** What is needed **
Your answer should be only the lines below from the one with "X139400D02*" to the one with "X330654Y209500D02*", repeated exactly, ends included.

Design files in text formats:
========================================

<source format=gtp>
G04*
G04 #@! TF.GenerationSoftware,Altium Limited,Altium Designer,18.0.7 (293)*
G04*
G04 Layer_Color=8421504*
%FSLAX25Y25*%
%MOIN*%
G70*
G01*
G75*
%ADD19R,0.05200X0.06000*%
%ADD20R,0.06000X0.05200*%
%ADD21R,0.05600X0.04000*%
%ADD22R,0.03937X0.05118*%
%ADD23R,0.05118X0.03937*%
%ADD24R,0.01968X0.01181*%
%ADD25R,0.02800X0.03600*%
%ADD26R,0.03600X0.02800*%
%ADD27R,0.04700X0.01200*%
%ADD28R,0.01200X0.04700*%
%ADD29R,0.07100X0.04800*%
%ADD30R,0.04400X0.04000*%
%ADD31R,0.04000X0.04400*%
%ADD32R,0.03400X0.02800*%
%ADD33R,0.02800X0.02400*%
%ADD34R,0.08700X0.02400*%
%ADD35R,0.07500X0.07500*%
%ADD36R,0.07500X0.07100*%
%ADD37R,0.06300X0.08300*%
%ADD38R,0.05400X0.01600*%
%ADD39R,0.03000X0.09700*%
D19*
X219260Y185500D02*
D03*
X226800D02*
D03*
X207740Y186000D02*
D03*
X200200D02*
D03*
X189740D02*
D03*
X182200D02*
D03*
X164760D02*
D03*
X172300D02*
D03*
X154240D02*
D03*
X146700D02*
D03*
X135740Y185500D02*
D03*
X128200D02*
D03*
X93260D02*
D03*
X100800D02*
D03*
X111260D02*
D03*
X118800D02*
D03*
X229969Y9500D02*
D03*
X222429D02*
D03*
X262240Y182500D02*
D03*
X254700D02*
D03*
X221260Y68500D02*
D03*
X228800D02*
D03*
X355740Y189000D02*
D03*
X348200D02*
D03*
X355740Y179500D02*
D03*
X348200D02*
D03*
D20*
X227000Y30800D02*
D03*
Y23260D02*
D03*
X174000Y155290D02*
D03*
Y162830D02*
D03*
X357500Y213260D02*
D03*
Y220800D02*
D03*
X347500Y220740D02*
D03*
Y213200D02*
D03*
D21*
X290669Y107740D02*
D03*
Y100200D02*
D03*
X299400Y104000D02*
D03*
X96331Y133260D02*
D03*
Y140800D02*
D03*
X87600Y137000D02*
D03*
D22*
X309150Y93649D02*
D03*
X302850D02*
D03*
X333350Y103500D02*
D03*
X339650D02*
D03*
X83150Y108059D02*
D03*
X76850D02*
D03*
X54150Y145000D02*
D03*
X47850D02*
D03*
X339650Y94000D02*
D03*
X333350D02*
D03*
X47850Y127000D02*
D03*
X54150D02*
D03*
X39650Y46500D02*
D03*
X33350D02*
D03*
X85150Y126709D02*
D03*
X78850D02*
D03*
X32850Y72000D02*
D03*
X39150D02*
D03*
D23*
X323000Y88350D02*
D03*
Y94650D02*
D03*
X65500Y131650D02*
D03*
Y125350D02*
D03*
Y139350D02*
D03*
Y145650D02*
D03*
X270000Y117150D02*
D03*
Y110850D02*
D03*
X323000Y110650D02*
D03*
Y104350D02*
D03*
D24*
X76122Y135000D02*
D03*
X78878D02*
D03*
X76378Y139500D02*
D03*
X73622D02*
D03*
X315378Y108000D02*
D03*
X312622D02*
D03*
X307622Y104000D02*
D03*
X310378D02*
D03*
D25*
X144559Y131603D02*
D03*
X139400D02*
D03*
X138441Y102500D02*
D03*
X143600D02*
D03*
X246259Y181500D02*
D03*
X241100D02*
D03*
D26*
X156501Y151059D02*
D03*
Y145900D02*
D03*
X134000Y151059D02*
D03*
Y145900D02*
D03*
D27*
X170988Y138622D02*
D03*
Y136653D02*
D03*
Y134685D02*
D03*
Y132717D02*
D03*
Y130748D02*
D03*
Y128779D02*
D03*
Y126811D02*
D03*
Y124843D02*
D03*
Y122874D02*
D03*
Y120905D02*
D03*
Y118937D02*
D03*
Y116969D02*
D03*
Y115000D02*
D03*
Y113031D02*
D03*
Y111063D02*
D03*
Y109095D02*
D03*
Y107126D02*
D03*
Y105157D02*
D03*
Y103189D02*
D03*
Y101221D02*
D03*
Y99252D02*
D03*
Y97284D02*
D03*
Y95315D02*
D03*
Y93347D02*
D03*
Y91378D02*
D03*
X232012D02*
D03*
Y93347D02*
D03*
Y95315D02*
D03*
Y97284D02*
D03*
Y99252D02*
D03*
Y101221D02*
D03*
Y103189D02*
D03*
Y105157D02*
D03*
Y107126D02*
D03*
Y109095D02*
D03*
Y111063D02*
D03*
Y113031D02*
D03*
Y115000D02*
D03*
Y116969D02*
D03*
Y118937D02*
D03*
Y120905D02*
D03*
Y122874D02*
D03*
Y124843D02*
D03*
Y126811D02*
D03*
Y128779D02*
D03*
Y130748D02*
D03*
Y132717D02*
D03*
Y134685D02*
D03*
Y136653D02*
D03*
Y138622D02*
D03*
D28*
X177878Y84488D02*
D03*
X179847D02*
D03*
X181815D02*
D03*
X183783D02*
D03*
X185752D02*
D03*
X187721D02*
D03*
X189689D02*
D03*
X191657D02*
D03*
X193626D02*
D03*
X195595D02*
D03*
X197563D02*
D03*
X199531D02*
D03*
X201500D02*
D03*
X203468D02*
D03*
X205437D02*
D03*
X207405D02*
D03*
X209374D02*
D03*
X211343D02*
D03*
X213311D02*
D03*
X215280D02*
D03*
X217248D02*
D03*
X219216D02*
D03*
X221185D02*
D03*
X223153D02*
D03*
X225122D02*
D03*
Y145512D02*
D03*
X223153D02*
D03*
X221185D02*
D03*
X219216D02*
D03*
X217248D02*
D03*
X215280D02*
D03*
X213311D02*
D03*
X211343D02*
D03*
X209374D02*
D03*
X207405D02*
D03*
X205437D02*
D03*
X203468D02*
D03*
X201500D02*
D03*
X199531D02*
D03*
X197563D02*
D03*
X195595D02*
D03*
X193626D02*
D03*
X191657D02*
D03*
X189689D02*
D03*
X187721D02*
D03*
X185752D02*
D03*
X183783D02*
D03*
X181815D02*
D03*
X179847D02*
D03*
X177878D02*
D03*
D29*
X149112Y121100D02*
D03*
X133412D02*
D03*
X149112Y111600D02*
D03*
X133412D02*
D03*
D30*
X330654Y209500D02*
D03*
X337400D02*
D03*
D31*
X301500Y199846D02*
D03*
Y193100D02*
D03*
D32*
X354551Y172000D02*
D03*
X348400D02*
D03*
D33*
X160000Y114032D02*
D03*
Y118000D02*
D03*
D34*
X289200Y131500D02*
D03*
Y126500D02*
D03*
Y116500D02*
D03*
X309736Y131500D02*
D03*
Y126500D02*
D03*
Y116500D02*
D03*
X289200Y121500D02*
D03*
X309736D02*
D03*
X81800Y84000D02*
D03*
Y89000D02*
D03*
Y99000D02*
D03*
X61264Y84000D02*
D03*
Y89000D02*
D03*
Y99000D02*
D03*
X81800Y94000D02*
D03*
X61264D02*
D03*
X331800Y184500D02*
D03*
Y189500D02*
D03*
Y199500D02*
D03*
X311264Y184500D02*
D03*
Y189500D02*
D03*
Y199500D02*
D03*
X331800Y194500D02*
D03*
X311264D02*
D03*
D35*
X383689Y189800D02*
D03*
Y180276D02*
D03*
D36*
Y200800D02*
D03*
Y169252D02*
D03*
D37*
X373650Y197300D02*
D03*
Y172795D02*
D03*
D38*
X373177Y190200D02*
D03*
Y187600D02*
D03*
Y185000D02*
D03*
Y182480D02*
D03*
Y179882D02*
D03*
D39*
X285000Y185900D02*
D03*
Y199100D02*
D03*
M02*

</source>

========================================

** Solution **
X139400D02*
D03*
X138441Y102500D02*
D03*
X143600D02*
D03*
X246259Y181500D02*
D03*
X241100D02*
D03*
D26*
X156501Y151059D02*
D03*
Y145900D02*
D03*
X134000Y151059D02*
D03*
Y145900D02*
D03*
D27*
X170988Y138622D02*
D03*
Y136653D02*
D03*
Y134685D02*
D03*
Y132717D02*
D03*
Y130748D02*
D03*
Y128779D02*
D03*
Y126811D02*
D03*
Y124843D02*
D03*
Y122874D02*
D03*
Y120905D02*
D03*
Y118937D02*
D03*
Y116969D02*
D03*
Y115000D02*
D03*
Y113031D02*
D03*
Y111063D02*
D03*
Y109095D02*
D03*
Y107126D02*
D03*
Y105157D02*
D03*
Y103189D02*
D03*
Y101221D02*
D03*
Y99252D02*
D03*
Y97284D02*
D03*
Y95315D02*
D03*
Y93347D02*
D03*
Y91378D02*
D03*
X232012D02*
D03*
Y93347D02*
D03*
Y95315D02*
D03*
Y97284D02*
D03*
Y99252D02*
D03*
Y101221D02*
D03*
Y103189D02*
D03*
Y105157D02*
D03*
Y107126D02*
D03*
Y109095D02*
D03*
Y111063D02*
D03*
Y113031D02*
D03*
Y115000D02*
D03*
Y116969D02*
D03*
Y118937D02*
D03*
Y120905D02*
D03*
Y122874D02*
D03*
Y124843D02*
D03*
Y126811D02*
D03*
Y128779D02*
D03*
Y130748D02*
D03*
Y132717D02*
D03*
Y134685D02*
D03*
Y136653D02*
D03*
Y138622D02*
D03*
D28*
X177878Y84488D02*
D03*
X179847D02*
D03*
X181815D02*
D03*
X183783D02*
D03*
X185752D02*
D03*
X187721D02*
D03*
X189689D02*
D03*
X191657D02*
D03*
X193626D02*
D03*
X195595D02*
D03*
X197563D02*
D03*
X199531D02*
D03*
X201500D02*
D03*
X203468D02*
D03*
X205437D02*
D03*
X207405D02*
D03*
X209374D02*
D03*
X211343D02*
D03*
X213311D02*
D03*
X215280D02*
D03*
X217248D02*
D03*
X219216D02*
D03*
X221185D02*
D03*
X223153D02*
D03*
X225122D02*
D03*
Y145512D02*
D03*
X223153D02*
D03*
X221185D02*
D03*
X219216D02*
D03*
X217248D02*
D03*
X215280D02*
D03*
X213311D02*
D03*
X211343D02*
D03*
X209374D02*
D03*
X207405D02*
D03*
X205437D02*
D03*
X203468D02*
D03*
X201500D02*
D03*
X199531D02*
D03*
X197563D02*
D03*
X195595D02*
D03*
X193626D02*
D03*
X191657D02*
D03*
X189689D02*
D03*
X187721D02*
D03*
X185752D02*
D03*
X183783D02*
D03*
X181815D02*
D03*
X179847D02*
D03*
X177878D02*
D03*
D29*
X149112Y121100D02*
D03*
X133412D02*
D03*
X149112Y111600D02*
D03*
X133412D02*
D03*
D30*
X330654Y209500D02*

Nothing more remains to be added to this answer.